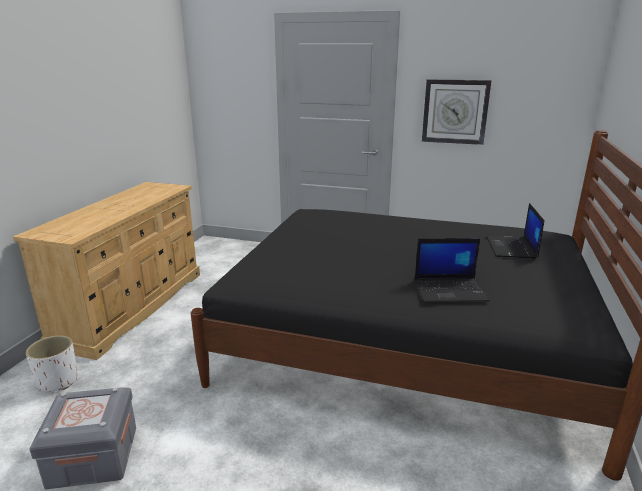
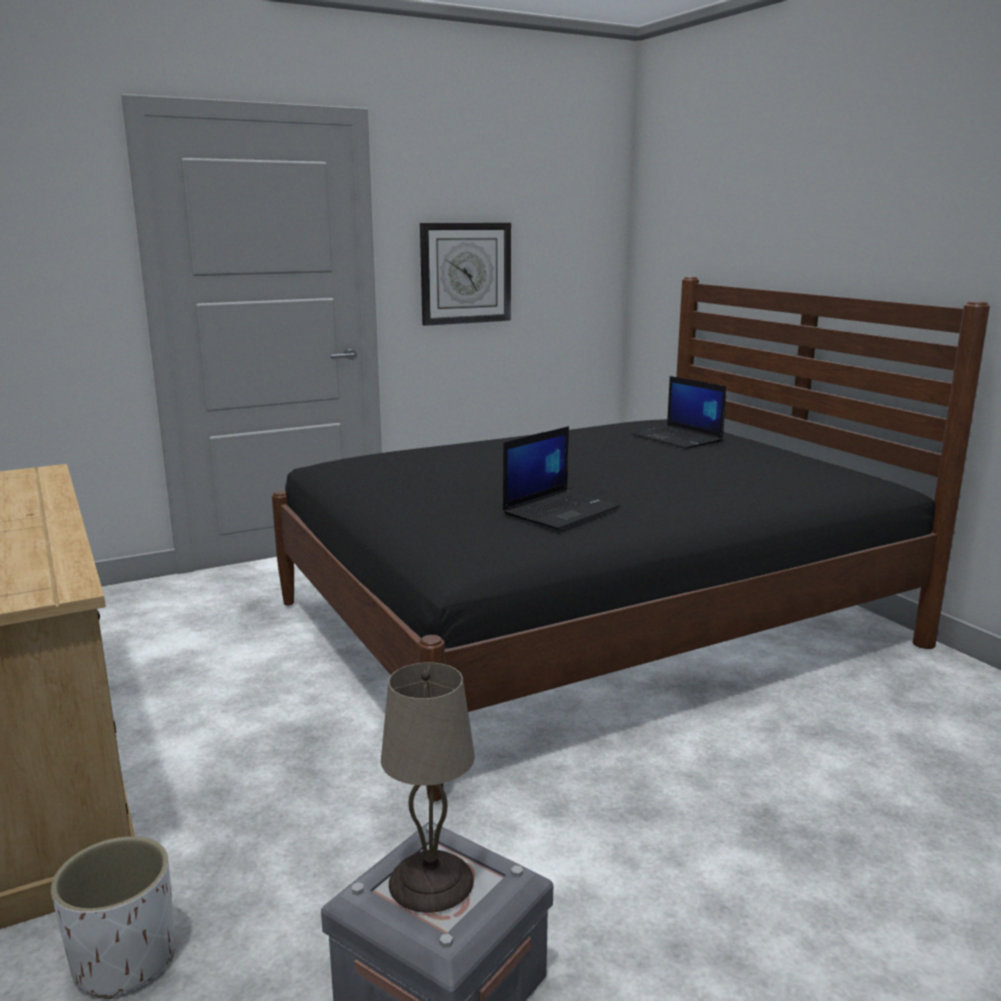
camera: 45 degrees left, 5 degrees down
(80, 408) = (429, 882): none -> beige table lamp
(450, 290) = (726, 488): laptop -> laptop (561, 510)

* * *

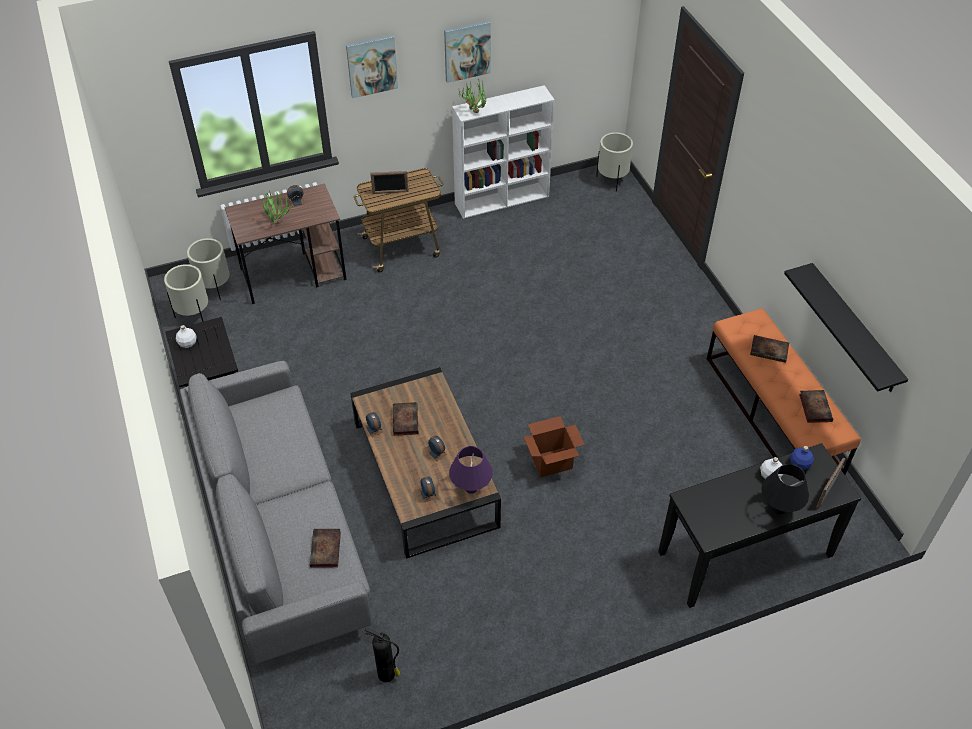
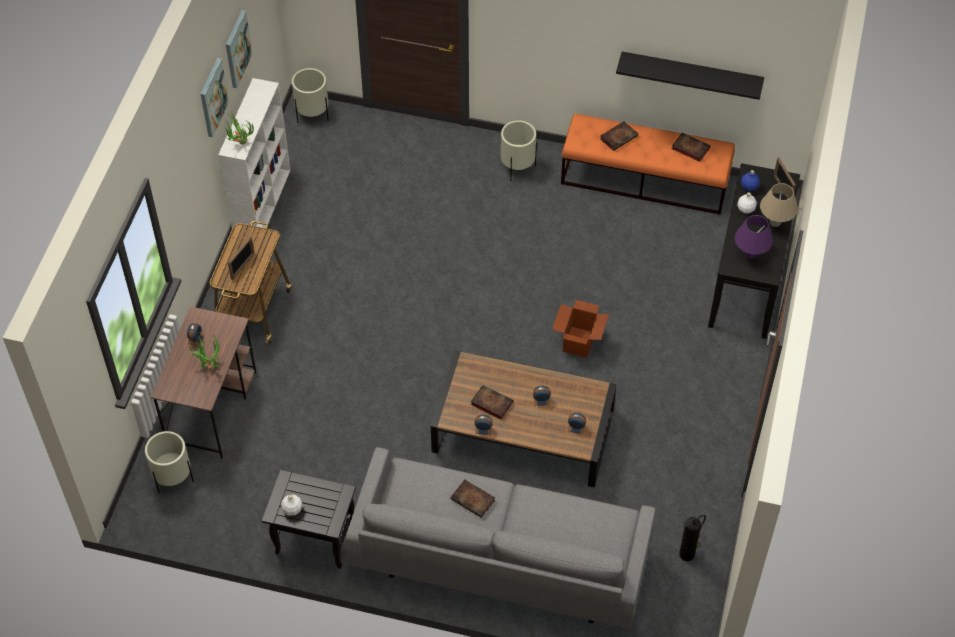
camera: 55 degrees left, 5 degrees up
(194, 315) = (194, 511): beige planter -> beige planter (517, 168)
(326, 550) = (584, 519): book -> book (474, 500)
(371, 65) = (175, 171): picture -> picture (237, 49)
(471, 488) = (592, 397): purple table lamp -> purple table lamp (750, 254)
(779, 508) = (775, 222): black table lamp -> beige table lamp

Work task ▸ An exact, complete copy of the lines above from the one with "(194, 315) = (194, 511): beige" through the one with "(779, 508) = (775, 222): black" is the whole answer.

Written answer ▸
(194, 315) = (194, 511): beige planter -> beige planter (517, 168)
(326, 550) = (584, 519): book -> book (474, 500)
(371, 65) = (175, 171): picture -> picture (237, 49)
(471, 488) = (592, 397): purple table lamp -> purple table lamp (750, 254)
(779, 508) = (775, 222): black table lamp -> beige table lamp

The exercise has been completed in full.